Life

Leona O'Neill: Remember, everyone – the floor isn't really lava

Harmless fun can turn out to be anything but when taken to extremes, which is why parents should keep tabs on how far their kids are going with the latest social media dare craze, whatever it might be, writes Leona O'Neill

'The floor is lava' is an online craze in which players have five seconds to get off the ground or they'll be pretend toast
'The floor is lava' is an online craze in which players have five seconds to get off the ground or they'll be pretend toast 'The floor is lava' is an online craze in which players have five seconds to get off the ground or they'll be pretend toast

ON SATURDAY I took my younger kids and a trolley and navigated my way around the seventh circle of Hell, or the supermarket if you want to use it's Earth title.

It was more challenging that usual because every 10 seconds one of my offspring would announce loudly and dramatically that 'the floor is lava' and they would both clamber up on the trolley, or attempt to fit on to a shelf or indeed into a freezer to escape the imaginary red hot floor.

Once the five-second warning was issued, I would have to also balance on the handle of the trolley, removing my feet from the ground to stop from being pretend melted. It was fun the first three times, but the other 50 not so much.

After I had tired of all the needless exertion my daughter would announce that I was dead because I hadn't made an effort to escape the pretend molten lava. I told her that was fine and dandy with me, that it meant someone else would have to finish the boring task of shopping, pay for it with their own money then go home and make three different dinners for six fussy eaters who won't all consume the same meal.

Apparently this 'floor is lava' is an online craze sweeping the land. It sees children shout the alert, giving their friends, or indeed their poor weary parents, five seconds to get off the ground on which they stand or else they'll be pretend toast.

It's been happening all week in our house, with little people climbing up on windowsills and on sofas, falling off chairs and hurting themselves and squeezing themselves into cupboards and getting stuck.

But the trend has seen worse than that happen. Parents have been reporting kids darting out onto busy roads, climbing up on high window ledges and jumping on to car bonnets to play the game, with some hurling themselves into rubbish bins and mounting high shelves in shops.

The craze is sweeping social media, with children and teenagers posting videos of themselves hanging off high railings, off trees and up on high supermarket shelves and pulling down furniture on top of themselves in attempts to complete the mission. The crazier the climb the more hits it's getting online.

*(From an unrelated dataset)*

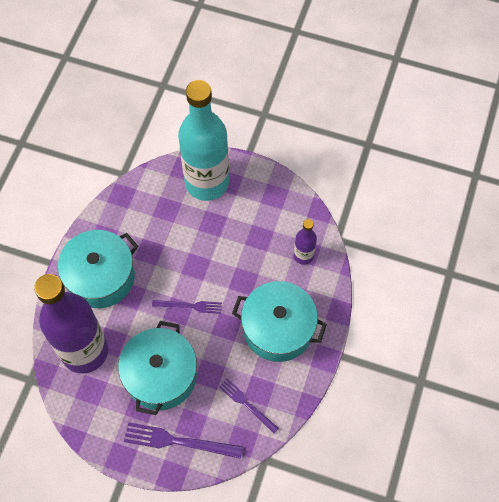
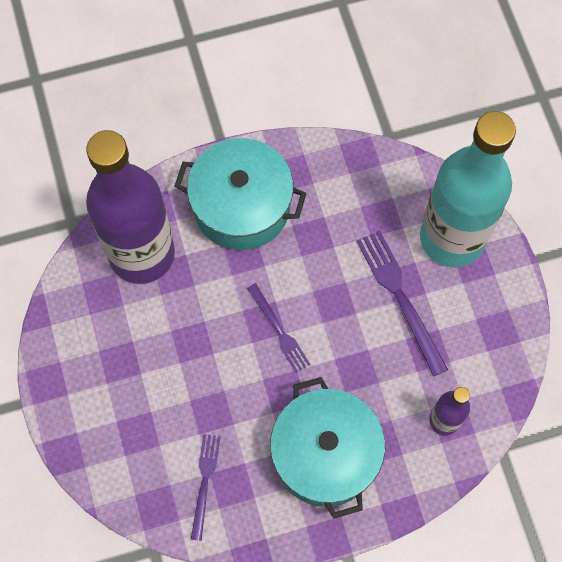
camera: 55 degrees right, 5 degrees up
(161, 375) = (171, 358): turquoise pot -> none
(178, 441) = (107, 433): purple fork -> purple fork (400, 297)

It follows on from the planking craze, which swept our kids up this time last year. That particularly stupid craze saw kids balance completely horizontally in a variety of different settings, the stranger the better, and capture it all on video. Children doing the challenge fell over bannisters and down stairs, broke limbs falling from high walls and crushed a multitude of furniture trying to out do one another.

This craze followed on from the 'deodorant challenge', in which kids sprayed deodorant on to their skin until it burns. The mission was to keep spraying for the longest time, even though the process burns their skin off. YouTube is full of videos of children displaying horrific skin burns, trying to out do one another.

And that challenge came in the wake of the 'salt and ice challenge' which involved putting salt and ice on the skin – mostly on the hand or forearm – and leaving it there for as long as they can. The salt lowers the temperature of the ice, thus making it colder than freezing, which leads to first and second-degree burns and effects similar to those of frostbite.

Whoever thinks of these challenges needs to take a long hard look at themselves. Kids embrace these types of activities because the self-preservation chip in their brain that can keep them from doing potentially dangerous things hasn't yet gained superiority over the 'must out do my friends at all costs' chip. That's why they laugh at those fail videos showing skateboarders landing on their face after a miscalculated jump while their parents look at the same video through their fingers.

Kids are always going to be attracted to crazes, no matter how ridiculous they seem to us grown ups, and social media opens up a whole new world of opportunities to get involved in these sometimes dangerous acts of stupidity. It's up to us as their parents, often acting like some kind of minder of mini-kamikazes, to keep a lid on it.